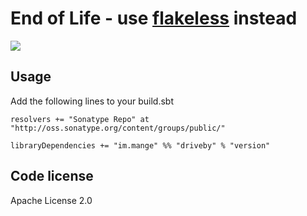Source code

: # End of Life - use [flakeless](http://github.com/alltonp/flakeless) instead


<a href="https://travis-ci.org/alltonp/driveby" target="_blank"><img src="https://travis-ci.org/alltonp/driveby.png?branch=master"></a>

Usage
-----
Add the following lines to your build.sbt

    resolvers += "Sonatype Repo" at "http://oss.sonatype.org/content/groups/public/"

    libraryDependencies += "im.mange" %% "driveby" % "version"


Code license
------------
Apache License 2.0
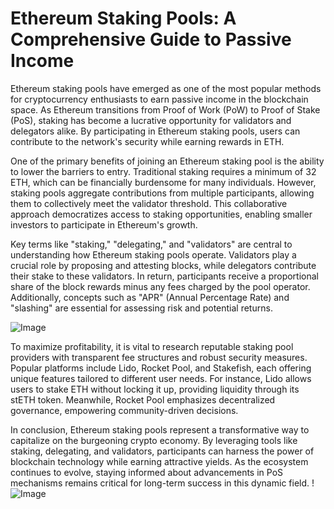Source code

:# Ethereum Staking Pools: A Comprehensive Guide to Passive Income

Ethereum staking pools have emerged as one of the most popular methods for cryptocurrency enthusiasts to earn passive income in the blockchain space. As Ethereum transitions from Proof of Work (PoW) to Proof of Stake (PoS), staking has become a lucrative opportunity for validators and delegators alike. By participating in Ethereum staking pools, users can contribute to the network's security while earning rewards in ETH.

One of the primary benefits of joining an Ethereum staking pool is the ability to lower the barriers to entry. Traditional staking requires a minimum of 32 ETH, which can be financially burdensome for many individuals. However, staking pools aggregate contributions from multiple participants, allowing them to collectively meet the validator threshold. This collaborative approach democratizes access to staking opportunities, enabling smaller investors to participate in Ethereum's growth.

Key terms like "staking," "delegating," and "validators" are central to understanding how Ethereum staking pools operate. Validators play a crucial role by proposing and attesting blocks, while delegators contribute their stake to these validators. In return, participants receive a proportional share of the block rewards minus any fees charged by the pool operator. Additionally, concepts such as "APR" (Annual Percentage Rate) and "slashing" are essential for assessing risk and potential returns.

![Image](https://github.com/user-attachments/assets/057c907c-805e-4310-a052-f5031067f3de)

To maximize profitability, it is vital to research reputable staking pool providers with transparent fee structures and robust security measures. Popular platforms include Lido, Rocket Pool, and Stakefish, each offering unique features tailored to different user needs. For instance, Lido allows users to stake ETH without locking it up, providing liquidity through its stETH token. Meanwhile, Rocket Pool emphasizes decentralized governance, empowering community-driven decisions.

In conclusion, Ethereum staking pools represent a transformative way to capitalize on the burgeoning crypto economy. By leveraging tools like staking, delegating, and validators, participants can harness the power of blockchain technology while earning attractive yields. As the ecosystem continues to evolve, staying informed about advancements in PoS mechanisms remains critical for long-term success in this dynamic field. !![Image](https://github.com/user-attachments/assets/057c907c-805e-4310-a052-f5031067f3de)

------------------------------------------------------------

* **Exercise objective**
None of the pictures should appear; the rest of the entries must be reproduced exactly.

* **Exercise response**
Source code

: # End of Life - use [flakeless](http://github.com/alltonp/flakeless) instead


<a href="https://travis-ci.org/alltonp/driveby" target="_blank"><img src="https://travis-ci.org/alltonp/driveby.png?branch=master"></a>

Usage
-----
Add the following lines to your build.sbt

    resolvers += "Sonatype Repo" at "http://oss.sonatype.org/content/groups/public/"

    libraryDependencies += "im.mange" %% "driveby" % "version"


Code license
------------
Apache License 2.0
Source code

:# Ethereum Staking Pools: A Comprehensive Guide to Passive Income

Ethereum staking pools have emerged as one of the most popular methods for cryptocurrency enthusiasts to earn passive income in the blockchain space. As Ethereum transitions from Proof of Work (PoW) to Proof of Stake (PoS), staking has become a lucrative opportunity for validators and delegators alike. By participating in Ethereum staking pools, users can contribute to the network's security while earning rewards in ETH.

One of the primary benefits of joining an Ethereum staking pool is the ability to lower the barriers to entry. Traditional staking requires a minimum of 32 ETH, which can be financially burdensome for many individuals. However, staking pools aggregate contributions from multiple participants, allowing them to collectively meet the validator threshold. This collaborative approach democratizes access to staking opportunities, enabling smaller investors to participate in Ethereum's growth.

Key terms like "staking," "delegating," and "validators" are central to understanding how Ethereum staking pools operate. Validators play a crucial role by proposing and attesting blocks, while delegators contribute their stake to these validators. In return, participants receive a proportional share of the block rewards minus any fees charged by the pool operator. Additionally, concepts such as "APR" (Annual Percentage Rate) and "slashing" are essential for assessing risk and potential returns.

![Image](https://github.com/user-attachments/assets/057c907c-805e-4310-a052-f5031067f3de)

To maximize profitability, it is vital to research reputable staking pool providers with transparent fee structures and robust security measures. Popular platforms include Lido, Rocket Pool, and Stakefish, each offering unique features tailored to different user needs. For instance, Lido allows users to stake ETH without locking it up, providing liquidity through its stETH token. Meanwhile, Rocket Pool emphasizes decentralized governance, empowering community-driven decisions.

In conclusion, Ethereum staking pools represent a transformative way to capitalize on the burgeoning crypto economy. By leveraging tools like staking, delegating, and validators, participants can harness the power of blockchain technology while earning attractive yields. As the ecosystem continues to evolve, staying informed about advancements in PoS mechanisms remains critical for long-term success in this dynamic field. !![Image](https://github.com/user-attachments/assets/057c907c-805e-4310-a052-f5031067f3de)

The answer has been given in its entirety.